We rely on atomic commits of map and reduce task outputs to
achieve this property. Each in-progress task writes its output to private
temporary files. A reduce task produces one such file, and a map task
produces R such files (one per reduce task). When a map task completes, the worker sends a message to the master and includes the names
of the R temporary files in the message. If the master receives a completion message for an already completed map task, it ignores the message.
Otherwise, it records the names of R files in a master data structure.
When a reduce task completes, the reduce worker atomically renames
its temporary output file to the final output file. If the same reduce task
is executed on multiple machines, multiple rename calls will be executed
for the same final output file. We rely on the atomic rename operation provided by the underlying file system to guarantee that the final file system
state contains only the data produced by one execution of the reduce task.
The vast majority of our map and reduce operators are deterministic,
and the fact that our semantics are equivalent to a sequential execution
in this case makes it very easy for programmers to reason about their
program’s behavior. When the map and/or reduce operators are nondeterministic, we provide weaker but still reasonable semantics. In the
presence of nondeterministic operators, the output of a particular
reduce task R1 is equivalent to the output for R1 produced by a sequential execution of the nondeterministic program. However, the output for
a different reduce task R2 may correspond to the output for R2 produced
by a different sequential execution of the nondeterministic program.
Consider map task M and reduce tasks R1 and R2. Let e(Ri) be the
execution of R1 that committed (there is exactly one such execution).
The weaker semantics arise because e(R1) may have read the output
produced by one execution of M, and e(R2) may have read the output
produced by a different execution of M.
3. 4 Locality
Network bandwidth is a relatively scarce resource in our computing environment. We conserve network bandwidth by taking advantage of the
fact that the input data (managed by GFS [ 10]) is stored on the local
disks of the machines that make up our cluster. GFS divides each file
into 64MB blocks and stores several copies of each block (typically 3
copies) on different machines. The MapReduce master takes the location information of the input files into account and attempts to schedule
a map task on a machine that contains a replica of the corresponding
input data. Failing that, it attempts to schedule a map task near a replica
of that task’s input data (e.g., on a worker machine that is on the same
network switch as the machine containing the data). When running large
MapReduce operations on a significant fraction of the workers in a cluster, most input data is read locally and consumes no network bandwidth.
3. 5 Task Granularity
We subdivide the map phase into M pieces and the reduce phase into
R pieces as described previously. Ideally, M and R should be much
larger than the number of worker machines. Having each worker perform many different tasks improves dynamic load balancing and also
speeds up recovery when a worker fails: the many map tasks it has
completed can be spread out across all the other worker machines.

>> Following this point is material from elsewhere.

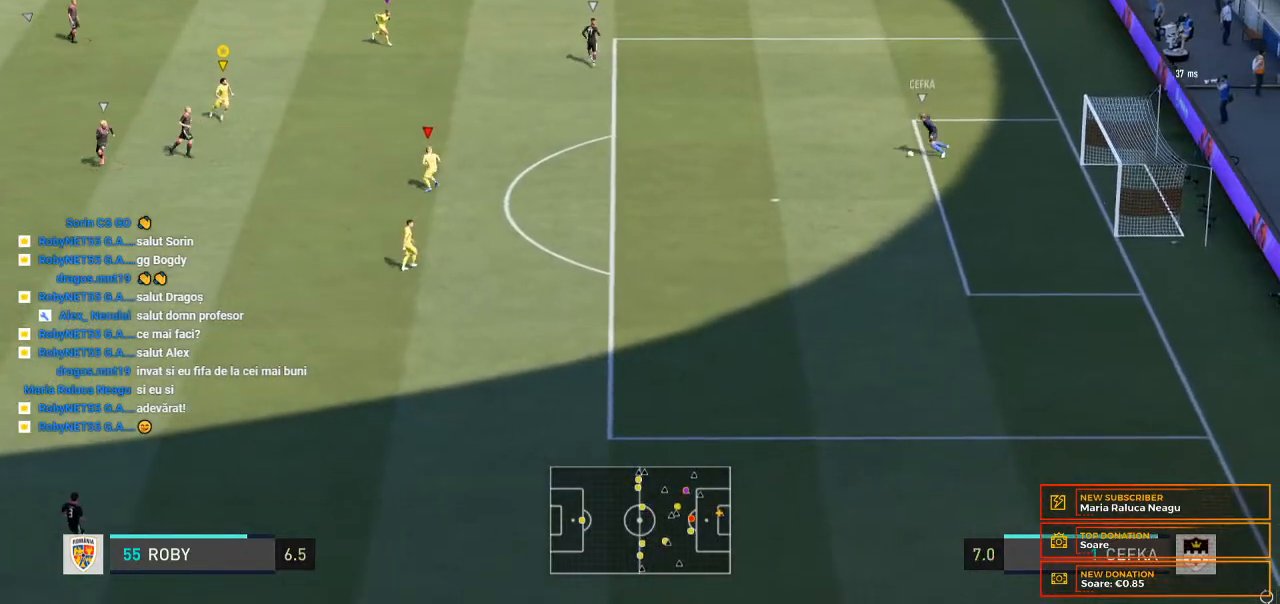
{"buttons": [], "left_stick": "down", "right_stick": "center", "events": [[167, "R2", "down"], [267, "R2", "up"]]}
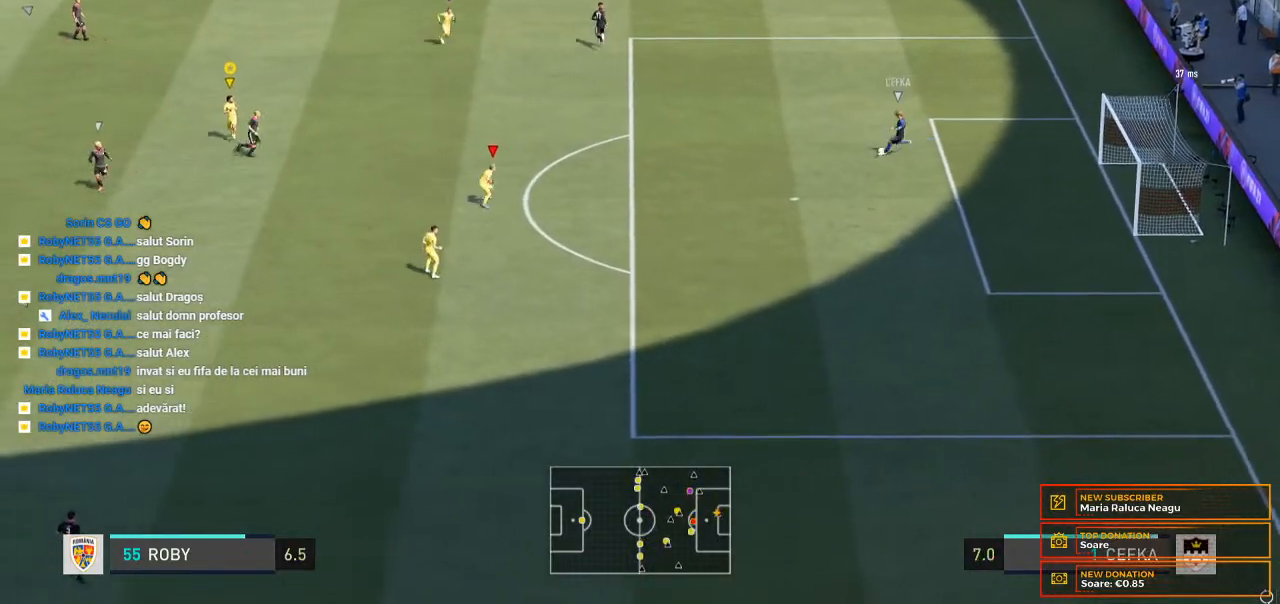
{"buttons": [], "left_stick": "down", "right_stick": "center", "events": []}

There are practical bounds on how large M and R can be in our implementation since the master must make O(M+R) scheduling decisions
and keep O(M R) state in memory as described. (The constant factors
for memory usage are small, however. The O(M R) piece of the state
consists of approximately one byte of data per map task/reduce task pair.)
Furthermore, R is often constrained by users because the output of
each reduce task ends up in a separate output file. In practice, we tend
to choose M so that each individual task is roughly 16MB to 64MB of
input data (so that the locality optimization described previously is most
effective), and we make R a small multiple of the number of worker
machines we expect to use. We often perform MapReduce computations with M=200,000 and R= 5,000, using 2,000 worker machines.
3. 6 Backup Tasks
One of the common causes that lengthens the total time taken for a
MapReduce operation is a straggler, that is, a machine that takes an
unusually long time to complete one of the last few map or reduce tasks
in the computation. Stragglers can arise for a whole host of reasons. For
example, a machine with a bad disk may experience frequent correctable errors that slow its read performance from 30MB/s to 1MB/s.
The cluster scheduling system may have scheduled other tasks on the
machine, causing it to execute the MapReduce code more slowly due
to competition for CPU, memory, local disk, or network bandwidth. A
recent problem we experienced was a bug in machine initialization
code that caused processor caches to be disabled: computations on
affected machines slowed down by over a factor of one hundred.
We have a general mechanism to alleviate the problem of stragglers.
When a MapReduce operation is close to completion, the master
schedules backup executions of the remaining in-progress tasks. The
task is marked as completed whenever either the primary or the
backup execution completes. We have tuned this mechanism so that it
typically increases the computational resources used by the operation
by no more than a few percent. We have found that this significantly
reduces the time to complete large MapReduce operations. As an
example, the sort program described in Section 5. 3 takes 44% longer
to complete when the backup task mechanism is disabled.
4 Refinements
Although the basic functionality provided by simply writing map and
reduce functions is sufficient for most needs, we have found a few
extensions useful. These include:
• user-specified partitioning functions for determining the mapping
of intermediate key values to the R reduce shards;
• ordering guarantees: Our implementation guarantees that within
each of the R reduce partitions, the intermediate key/value pairs are
processed in increasing key order;
• user-specified combiner functions for doing partial combination of
generated intermediate values with the same key within the same
map task (to reduce the amount of intermediate data that must be
transferred across the network);
• custom input and output types, for reading new input formats and
producing new output formats;
• a mode for execution on a single machine for simplifying debugging
and small-scale testing.
The original article has more detailed discussions of each of these
items [ 8].